Coffee Cantata by Caoua Coffee

Coffee Cantata

Knitting
May 2016
Fingering (14 wpi) ?
30 stitches and 42 rows = 4 inches
in stockinette
US 1½ - 2.5 mm
470 - 500 yards (430 - 457 m)
woman's medium (large)
English
This pattern is available as a free Ravelry download

This was a pattern (round #6) for Sock Madness 10, a speed knitting contest. (See the Sock Madness Forever group for more information.)

“Schweigt stille, plaudert nicht (Be silent, not a word, BWV 211) also known as the “Coffee Cantata”, is a secular work by Johann Sebastian Bach composed in the 1730s.
Its first performance was probably at Zimmermann’s coffee house in Leipzig where Bach regularly directed a musical ensemble. In what is essentially a miniature comic opera, Bach and his librettist Picander poke fun at the new fashion for coffee and its old-fashioned critics.
Coffee Cantata is about a young woman named Lieschen who loves coffee. Her father Schlendrian is dead set against any caffeinated fun. In an effort to rid his daughter of the evil drink, he threatens to withdraw all kinds of little privileges until she obeys. But Lieschen chooses coffee over all things. It is only when Schlendrian has the brilliant idea to swear she won’t be allowed to marry that she relents. But as the father rushes off to find a husband, Lieschen reveals that she will make it a part of the marriage contract that she be permitted to brew coffee whenever she wants.
The piece thus ends: “Cats do not give up mousing, girls remain coffee-sisters. The mother adores her coffee-habit and grandma also drank it, so who can blame the daughters!”
The back-and-forth between father and daughter is priceless, as is Lieschen’s solution to the conflict. (That little trick does not exist in Picander’s text; apparently, Bach added this plot twist himself.)

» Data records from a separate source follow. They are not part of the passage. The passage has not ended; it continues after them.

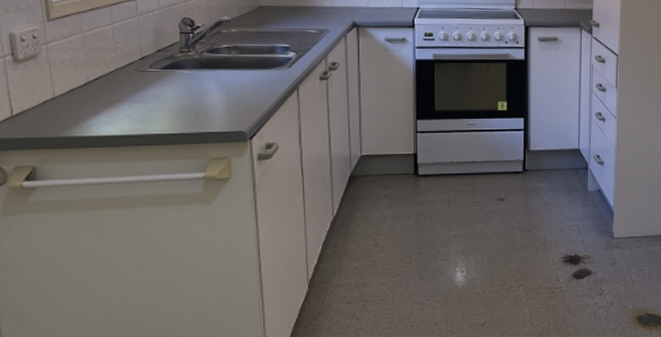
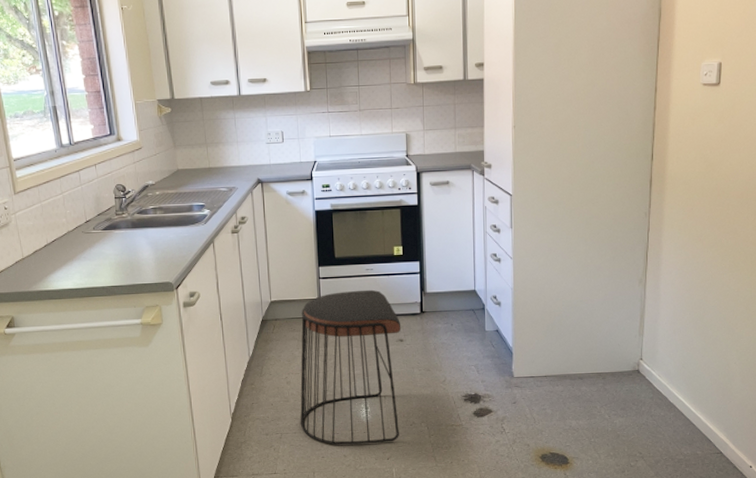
stool: none [387,145,503,313] -> present [300,289,401,445]

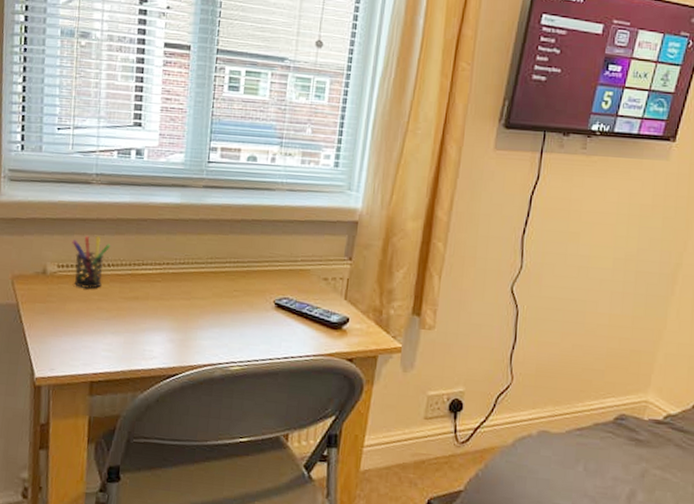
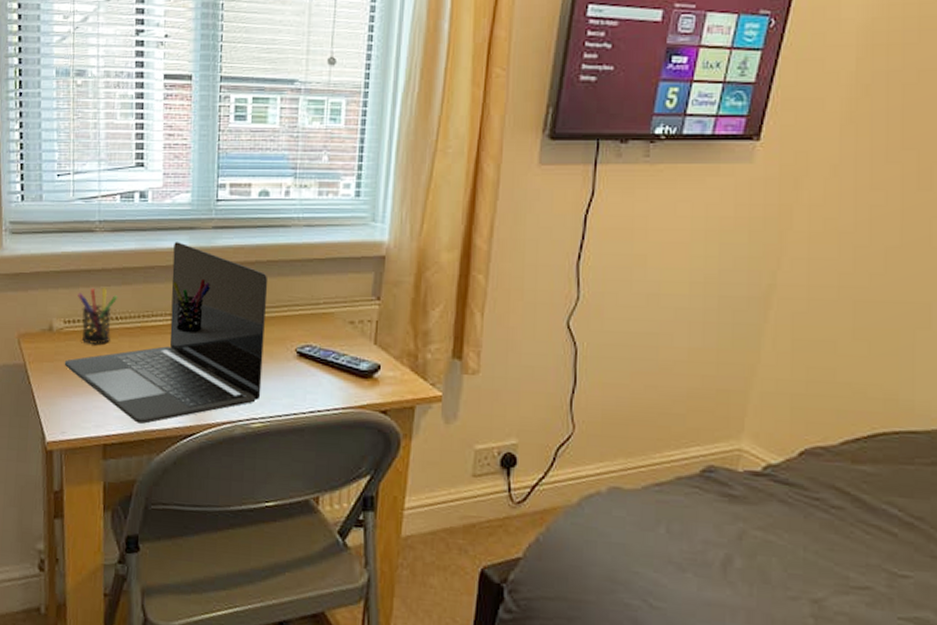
laptop: none [56,197,252,364] -> present [64,242,268,424]

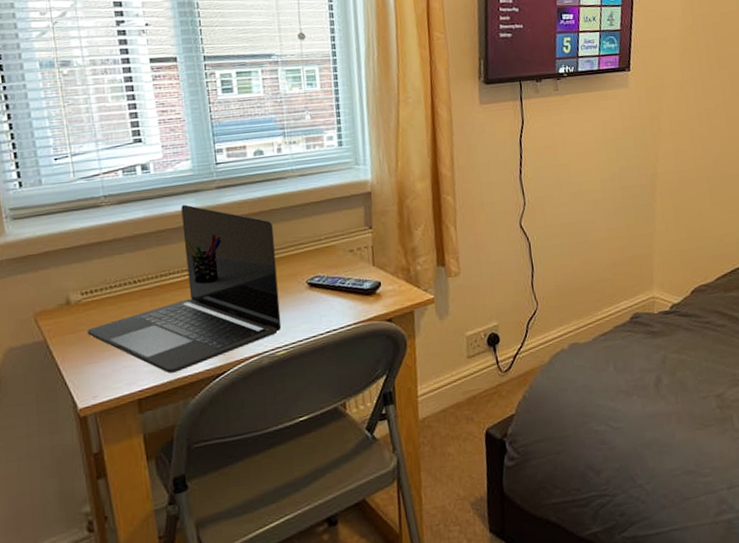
pen holder: present [78,287,118,346] -> none [92,256,133,311]

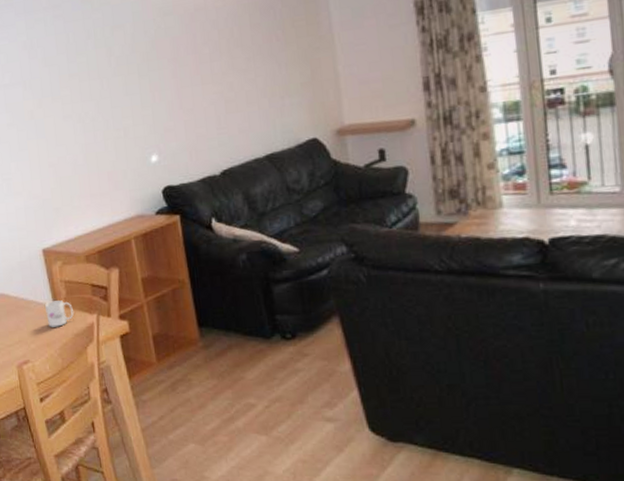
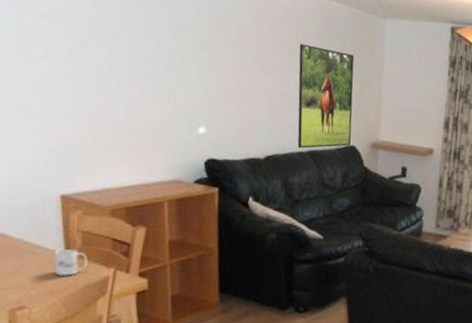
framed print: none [236,36,311,155] -> present [297,43,355,149]

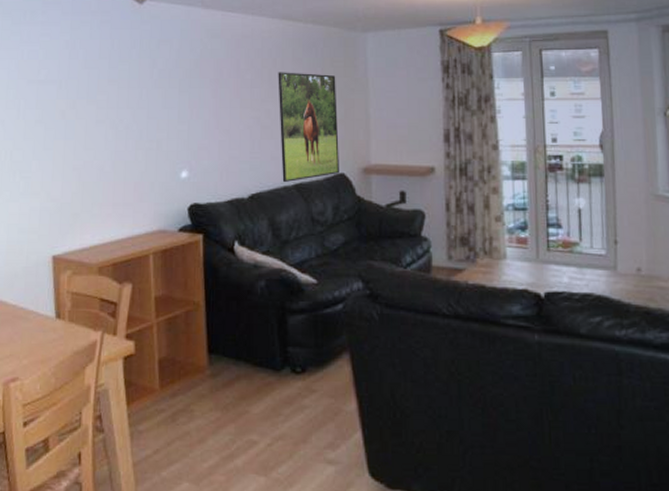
mug: present [53,249,88,276] -> none [45,313,76,342]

Can’t you just picture the vivacious young woman wearing the socks of this pattern under her petticoats while she gives her father the runaround? The whole musical piece is so delightful and charming, it’s evident Bach enjoyed his craft as much as Lieschen enjoyed her coffee. I hope you’ll enjoy knitting and wearing these socks just as much.

The stitch patterns of these socks are from Lisl Fanderls “Bäuerliches Stricken” (old peasant knitting of the alpine regions), a 3 volume pattern collection, where you can find many more great stitch patterns to play with in your own designs.